Within production facilities themselves – notwithstanding the negative headlines associated with isolated cases – protective measures implemented have included widespread distribution of face masks, gloves and other protective equipment, employee testing measures, staggered start, break and finish times, the introduction of outdoor break rooms, the installation of barriers between workers, and where possible reducing the rate at which carcasses are processed.
Outside of meat processing facilities, strong local surveillance systems have similarly been rolled out, including working with public health services and health and safety bodies on testing, contact tracing and isolation – indeed, in these challenging times, food processors should be seen to be working over and above what is expected of them.
Of course, the COVID-19 pandemic isn't the only area of concern for the meat industry, with the embrace of plant-based and meat alternative products presenting potential medium to longer-term challenges. This also appears to be gaining traction with governmental bodies, as well as in Brussels.
In its recently unveiled Farm To Fork strategy, the European Commission explicitly advocated reduced consumption of meat, saying, 'Moving to a more plant-based diet with less red and processed meat and with more fruits and vegetables will reduce not only risks of life-threatening diseases, but also the environmental impact of the food system.'
If ever there was a moment for the meat industry to re-evaluate and reconfigure, now is the time.
Meat The Facts
The establishment of the Meat the Facts website (meatthefacts.eu), an initiative by European Livestock Voice, encompassing CLITRAVI as well as farming, processing and other representative groups from across Europe, is seeking to change perceptions of the trade.

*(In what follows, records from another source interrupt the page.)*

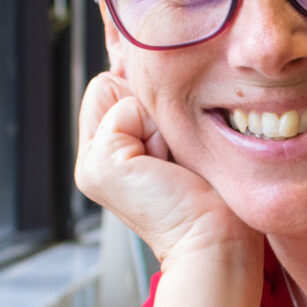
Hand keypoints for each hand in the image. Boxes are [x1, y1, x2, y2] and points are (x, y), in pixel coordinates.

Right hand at [74, 73, 260, 267]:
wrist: (216, 238)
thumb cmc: (211, 195)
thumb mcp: (176, 140)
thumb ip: (150, 110)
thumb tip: (137, 69)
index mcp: (106, 153)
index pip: (112, 87)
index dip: (149, 103)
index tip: (173, 149)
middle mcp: (91, 159)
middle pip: (110, 84)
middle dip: (151, 109)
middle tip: (172, 159)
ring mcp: (90, 163)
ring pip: (119, 92)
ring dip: (156, 121)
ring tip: (171, 165)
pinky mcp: (99, 164)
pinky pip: (126, 108)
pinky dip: (155, 131)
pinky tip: (166, 168)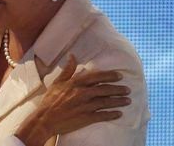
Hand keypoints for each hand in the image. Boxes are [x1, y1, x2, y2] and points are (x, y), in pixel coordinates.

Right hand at [15, 55, 130, 145]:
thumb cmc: (50, 100)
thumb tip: (72, 55)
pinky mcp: (86, 118)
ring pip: (106, 102)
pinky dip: (112, 114)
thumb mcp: (57, 82)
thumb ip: (68, 69)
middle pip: (104, 89)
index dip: (109, 76)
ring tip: (128, 100)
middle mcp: (82, 93)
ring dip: (118, 101)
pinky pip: (102, 115)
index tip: (120, 75)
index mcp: (76, 83)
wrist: (45, 119)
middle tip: (128, 89)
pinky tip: (119, 114)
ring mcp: (85, 106)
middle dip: (118, 89)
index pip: (96, 77)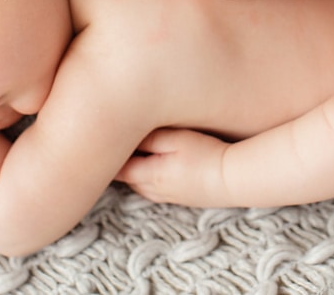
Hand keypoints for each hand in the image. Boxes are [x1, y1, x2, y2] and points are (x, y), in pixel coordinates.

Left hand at [116, 128, 231, 206]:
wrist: (234, 179)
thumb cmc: (206, 155)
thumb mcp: (175, 139)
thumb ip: (148, 138)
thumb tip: (124, 136)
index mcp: (149, 175)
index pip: (117, 169)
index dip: (105, 156)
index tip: (99, 140)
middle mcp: (153, 190)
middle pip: (126, 177)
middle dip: (118, 163)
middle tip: (109, 143)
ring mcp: (167, 196)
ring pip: (139, 183)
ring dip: (133, 170)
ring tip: (129, 152)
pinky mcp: (179, 197)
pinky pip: (153, 187)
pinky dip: (147, 176)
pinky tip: (153, 164)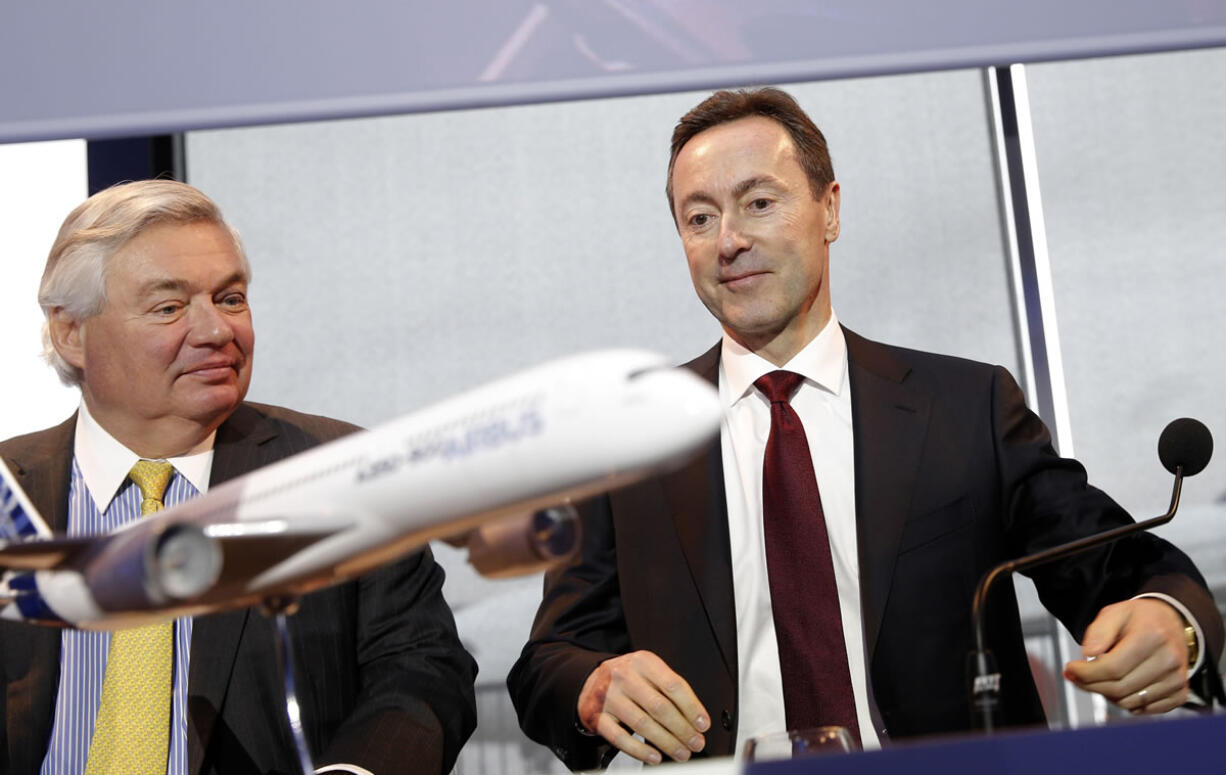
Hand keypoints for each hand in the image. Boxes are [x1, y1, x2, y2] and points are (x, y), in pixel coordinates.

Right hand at [577, 650, 709, 763]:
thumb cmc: (627, 679)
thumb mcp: (648, 672)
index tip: (703, 724)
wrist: (590, 680)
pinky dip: (640, 750)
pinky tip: (655, 756)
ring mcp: (608, 696)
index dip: (692, 707)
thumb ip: (669, 690)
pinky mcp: (596, 716)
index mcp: (643, 662)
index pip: (673, 685)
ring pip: (642, 724)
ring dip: (666, 742)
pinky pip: (620, 738)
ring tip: (681, 753)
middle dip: (682, 730)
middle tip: (695, 743)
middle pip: (660, 707)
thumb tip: (695, 718)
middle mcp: (624, 676)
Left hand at [1063, 598, 1189, 713]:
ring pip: (1129, 703)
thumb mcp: (1116, 612)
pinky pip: (1144, 709)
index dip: (1086, 673)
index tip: (1071, 670)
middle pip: (1119, 688)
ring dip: (1107, 694)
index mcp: (1152, 636)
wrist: (1173, 624)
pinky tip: (1121, 685)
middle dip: (1091, 685)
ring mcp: (1177, 680)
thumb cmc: (1142, 619)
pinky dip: (1127, 702)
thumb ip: (1098, 631)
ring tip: (1101, 677)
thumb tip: (1088, 653)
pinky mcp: (1180, 694)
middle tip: (1078, 676)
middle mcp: (1169, 660)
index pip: (1112, 668)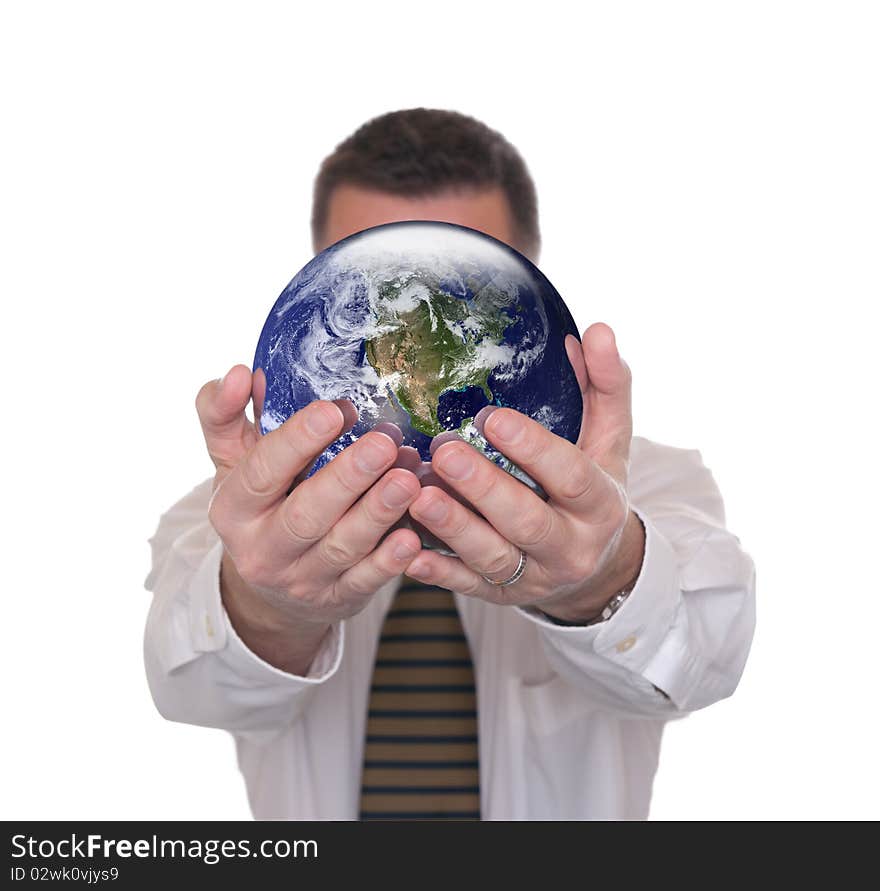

As the company's manifesto points out, the livestock sector is 'at the epicentre' of public debate in Europe and further afield.
'With these debates come many myths and stereotypes, and they portray a picture that is in stark contrast with the reality experienced by farmers and professionals on ground,' it reads. 'This situation is dangerous as the EU livestock farming model will face tremendous challenges to ensure economic viability, generational renewal and adaptation to societal and environmental demands.'
It has called on the European Commission to take into account the value of the livestock chain into account, while also seeking to tackle issues relating to the trade – such as the purported link between food production and COVID-19, a suggested 'tax' on meat products by the Dutch TAPP coalition, and of course the aforementioned Farm to Fork strategy.
"We were a little bit unhappy with the Farm to Fork approach," says Patruno. "We expected a little bit more ambition on the part of the European Commission. We all want the same thing – we want a more sustainable livestock chain – but this needs to start with realistic targets. The approach seems to encourage those in the plant-based sector, without any real innovation to improve the livestock sector."
European Livestock Voice also seeks to highlight the detrimental effect that an exit from livestock farming – a 'Livestock Exit' – would have on the European economy, as well as the positive role that farming has on ensuring a supply of natural, nutritious foods to the continent – rather than just labelling animal proteins as ‘bad’ and plant proteins as ‘good’.
"We are engaging in dialogue with the European Commission to say we're ready to commit to a more sustainable livestock chain," says Patruno. "The Commission acknowledges that a divisive debate doesn't work, so we are confident that a new approach is possible."